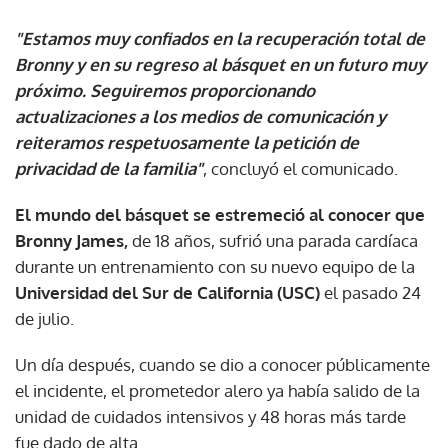
"Estamos muy confiados en la recuperación total de
Bronny y en su regreso al básquet en un futuro muy
próximo. Seguiremos proporcionando
actualizaciones a los medios de comunicación y
reiteramos respetuosamente la petición de
privacidad de la familia"
, concluyó el comunicado.
El mundo del básquet se estremeció al conocer que
Bronny James,
de 18 años, sufrió una parada cardíaca
durante un entrenamiento con su nuevo equipo de la
Universidad del Sur de California (USC)
el pasado 24
de julio.
Un día después, cuando se dio a conocer públicamente
el incidente, el prometedor alero ya había salido de la
unidad de cuidados intensivos y 48 horas más tarde
fue dado de alta.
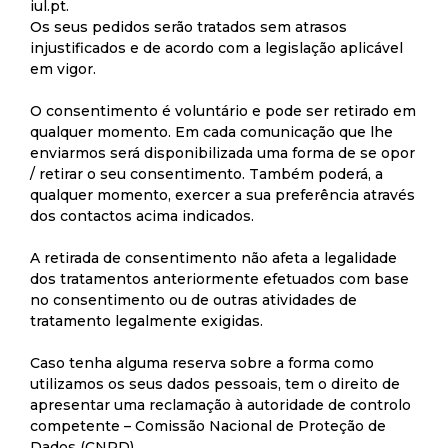
iul.pt
.
Os seus pedidos serão tratados sem atrasos
injustificados e de acordo com a legislação aplicável
em vigor.
O consentimento é voluntário e pode ser retirado em
qualquer momento. Em cada comunicação que lhe
enviarmos será disponibilizada uma forma de se opor
/ retirar o seu consentimento. Também poderá, a
qualquer momento, exercer a sua preferência através
dos contactos acima indicados.
A retirada de consentimento não afeta a legalidade
dos tratamentos anteriormente efetuados com base
no consentimento ou de outras atividades de
tratamento legalmente exigidas.
Caso tenha alguma reserva sobre a forma como
utilizamos os seus dados pessoais, tem o direito de
apresentar uma reclamação à autoridade de controlo
competente – Comissão Nacional de Proteção de
Dados (CNPD).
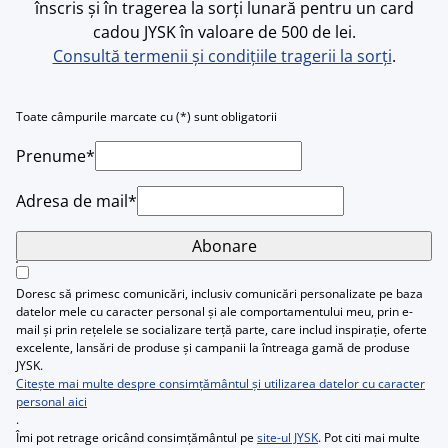
înscris și în tragerea la sorți lunară pentru un card
cadou JYSK în valoare de 500 de lei.
Consultă termenii și condițiile tragerii la sorți
.
Toate câmpurile marcate cu (*) sunt obligatorii
Prenume*
Adresa de mail*
Abonare
Doresc să primesc comunicări, inclusiv comunicări personalizate pe baza
datelor mele cu caracter personal și ale comportamentului meu, prin e-
mail și prin rețelele se socializare terță parte, care includ inspirație, oferte
excelente, lansări de produse și campanii la întreaga gamă de produse
JYSK.
Citește mai multe despre consimțământul și utilizarea datelor cu caracter
personal aici
.
Îmi pot retrage oricând consimțământul pe
site-ul JYSK
. Pot citi mai multe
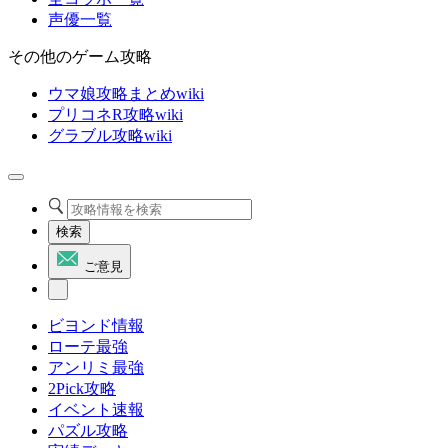
声優一覧
その他のゲーム攻略
ウマ娘攻略まとめwiki
プリコネR攻略wiki
グラブル攻略wiki
検索
ご意見
ビヨンド情報
ローテ最強
アンリミ最強
2Pick攻略
イベント速報
パズル攻略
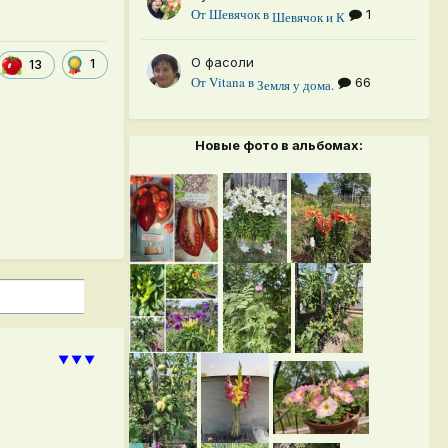
От
Шевячок
в
1
Шевячок и К
О фасоли
1
13
От
Vitana
в
66
Земля у дома.
Новые фото в альбомах:
⯆⯆⯆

===

• _What you are asked to do_
Please retype all the text from the listing above exactly as it appears, leaving out the pictures.

• _Finished exercise_
"Estamos muy confiados en la recuperación total de
Bronny y en su regreso al básquet en un futuro muy
próximo. Seguiremos proporcionando
actualizaciones a los medios de comunicación y
reiteramos respetuosamente la petición de
privacidad de la familia"
, concluyó el comunicado.
El mundo del básquet se estremeció al conocer que
Bronny James,
de 18 años, sufrió una parada cardíaca
durante un entrenamiento con su nuevo equipo de la
Universidad del Sur de California (USC)
el pasado 24
de julio.
Un día después, cuando se dio a conocer públicamente
el incidente, el prometedor alero ya había salido de la
unidad de cuidados intensivos y 48 horas más tarde
fue dado de alta.
iul.pt
.
Os seus pedidos serão tratados sem atrasos
injustificados e de acordo com a legislação aplicável
em vigor.
O consentimento é voluntário e pode ser retirado em
qualquer momento. Em cada comunicação que lhe
enviarmos será disponibilizada uma forma de se opor
/ retirar o seu consentimento. Também poderá, a
qualquer momento, exercer a sua preferência através
dos contactos acima indicados.
A retirada de consentimento não afeta a legalidade
dos tratamentos anteriormente efetuados com base
no consentimento ou de outras atividades de
tratamento legalmente exigidas.
Caso tenha alguma reserva sobre a forma como
utilizamos os seus dados pessoais, tem o direito de
apresentar uma reclamação à autoridade de controlo
competente – Comissão Nacional de Proteção de
Dados (CNPD).
înscris și în tragerea la sorți lunară pentru un card
cadou JYSK în valoare de 500 de lei.
Consultă termenii și condițiile tragerii la sorți
.
Toate câmpurile marcate cu (*) sunt obligatorii
Prenume*
Adresa de mail*
Abonare
Doresc să primesc comunicări, inclusiv comunicări personalizate pe baza
datelor mele cu caracter personal și ale comportamentului meu, prin e-
mail și prin rețelele se socializare terță parte, care includ inspirație, oferte
excelente, lansări de produse și campanii la întreaga gamă de produse
JYSK.
Citește mai multe despre consimțământul și utilizarea datelor cu caracter
personal aici
.
Îmi pot retrage oricând consimțământul pe
site-ul JYSK
. Pot citi mai multe
声優一覧
その他のゲーム攻略
ウマ娘攻略まとめwiki
プリコネR攻略wiki
グラブル攻略wiki
検索
ご意見
ビヨンド情報
ローテ最強
アンリミ最強
2Pick攻略
イベント速報
パズル攻略
От
Шевячок
в
1
Шевячок и К
О фасоли
1
13
От
Vitana
в
66
Земля у дома.
Новые фото в альбомах:
⯆⯆⯆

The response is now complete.